SHORT PROBLEM ->
Lay out every line of the records below as a Markdown table with the columns "No." and "Entry," numbering the rows and skipping blank lines. Leave the pictures out of the table.

INPUT ROWS ->
============

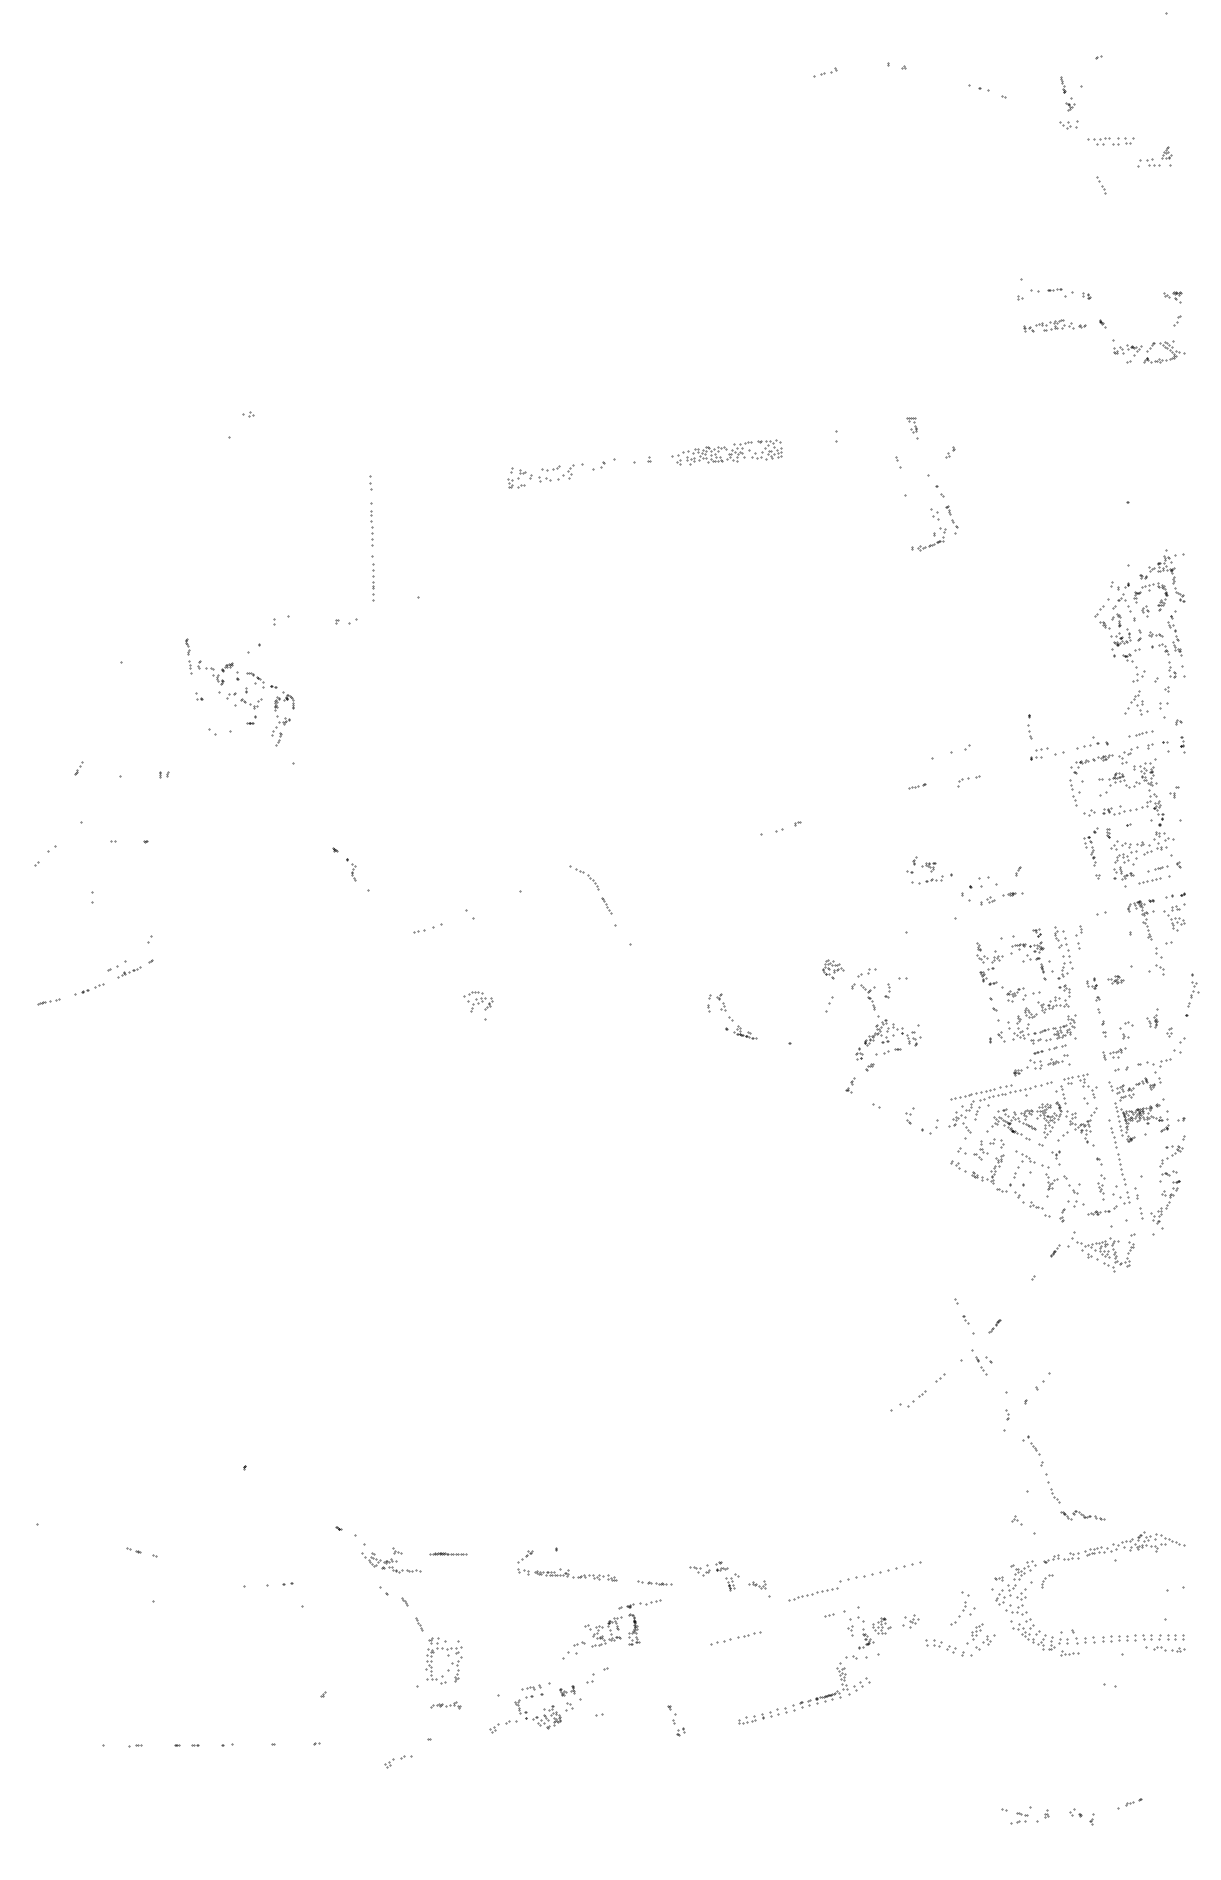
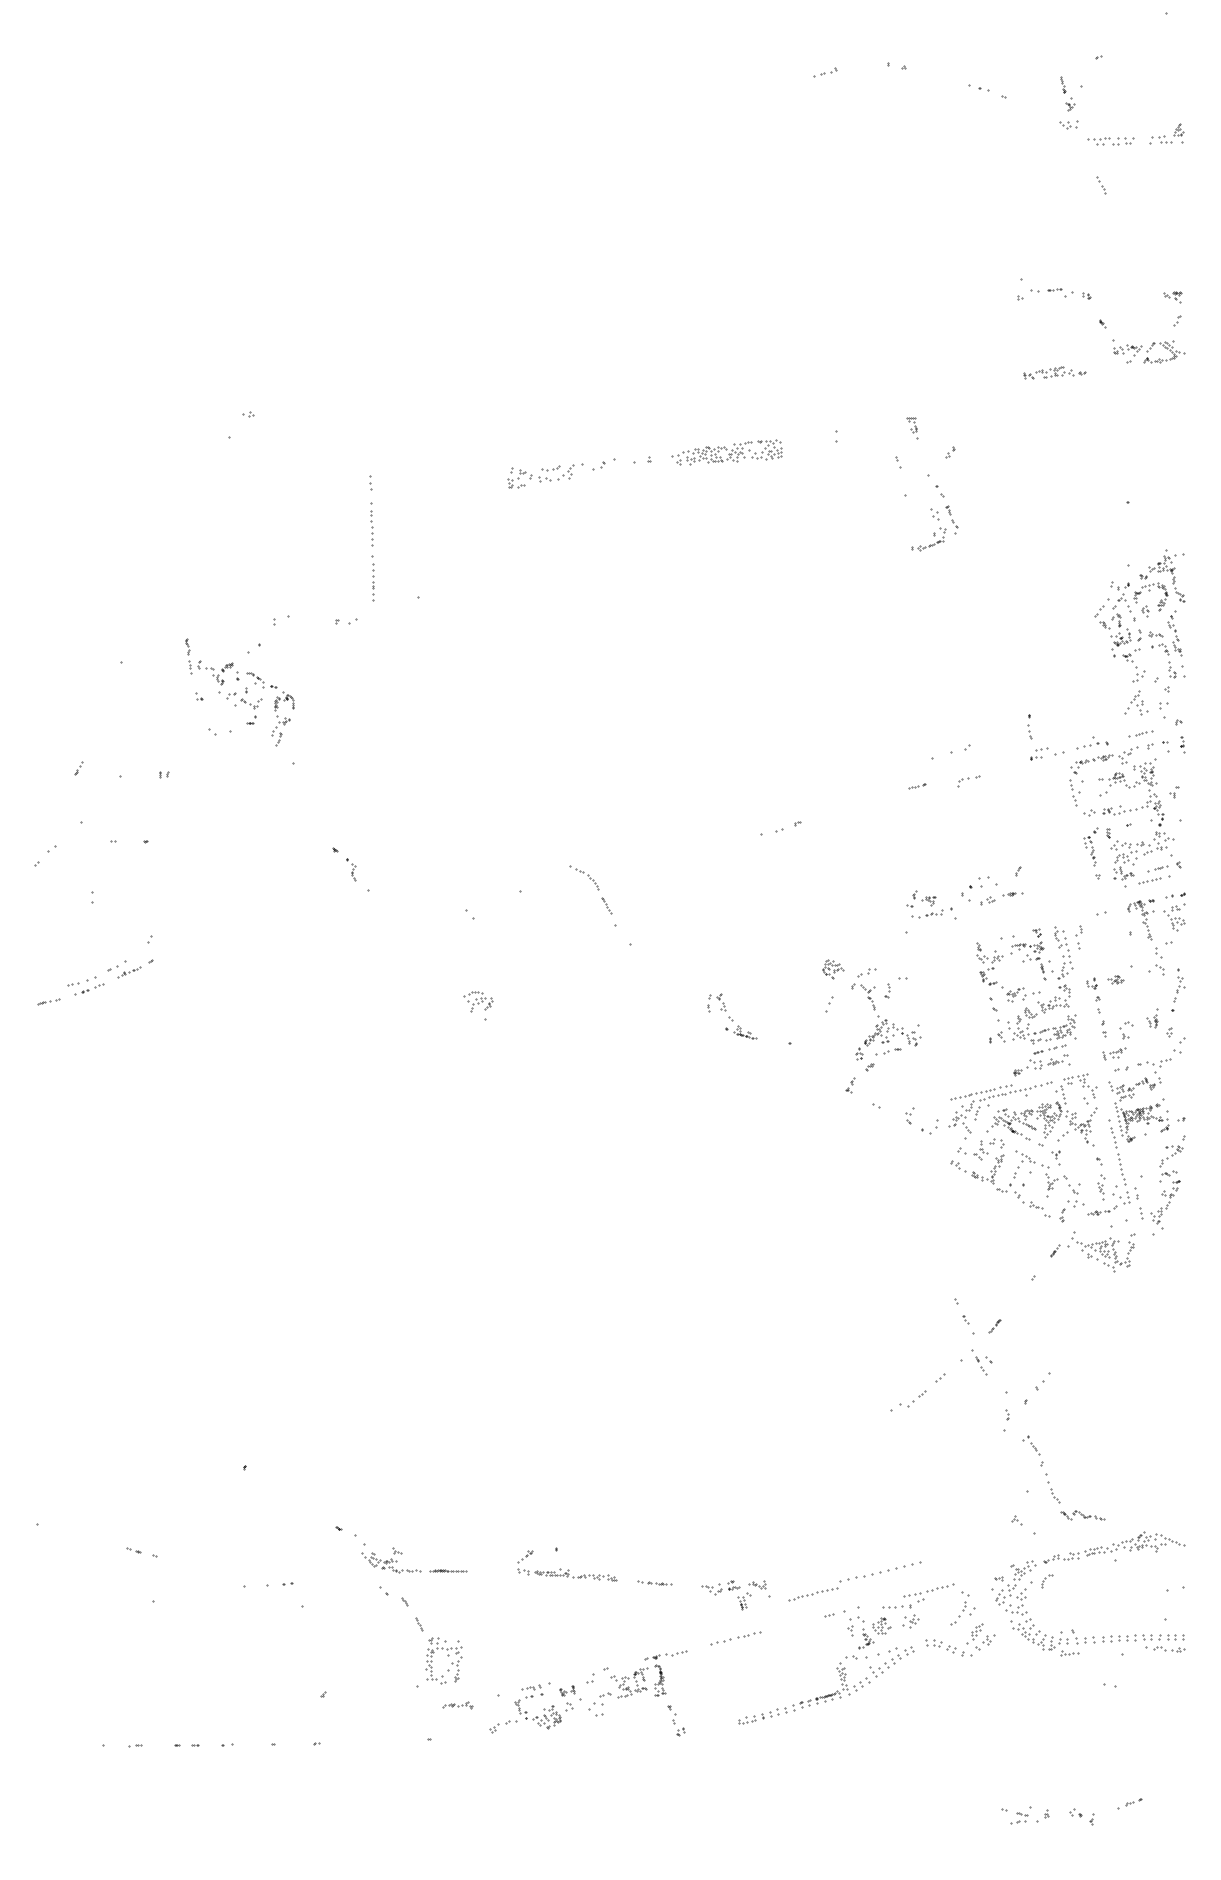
part at (1154, 156) position: (1154, 156) -> (1166, 133)
part at (1054, 325) position: (1054, 325) -> (1054, 372)
part at (929, 870) position: (929, 870) -> (929, 904)
part at (427, 928) position: (427, 928) -> (81, 981)
part at (1192, 994) position: (1192, 994) -> (1178, 989)
part at (448, 1553) position: (448, 1553) -> (448, 1570)
part at (714, 1576) position: (714, 1576) -> (726, 1595)
part at (918, 1595): none -> present
part at (611, 1629) position: (611, 1629) -> (637, 1680)
part at (891, 1661): none -> present
part at (445, 1705) position: (445, 1705) -> (457, 1705)
part at (398, 1761): present -> none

============

RESULT FOR THIS TASK ->
| No. | Entry |
|---|---|
| 1 | part at (1154, 156) position: (1154, 156) -> (1166, 133) |
| 2 | part at (1054, 325) position: (1054, 325) -> (1054, 372) |
| 3 | part at (929, 870) position: (929, 870) -> (929, 904) |
| 4 | part at (427, 928) position: (427, 928) -> (81, 981) |
| 5 | part at (1192, 994) position: (1192, 994) -> (1178, 989) |
| 6 | part at (448, 1553) position: (448, 1553) -> (448, 1570) |
| 7 | part at (714, 1576) position: (714, 1576) -> (726, 1595) |
| 8 | part at (918, 1595): none -> present |
| 9 | part at (611, 1629) position: (611, 1629) -> (637, 1680) |
| 10 | part at (891, 1661): none -> present |
| 11 | part at (445, 1705) position: (445, 1705) -> (457, 1705) |
| 12 | part at (398, 1761): present -> none |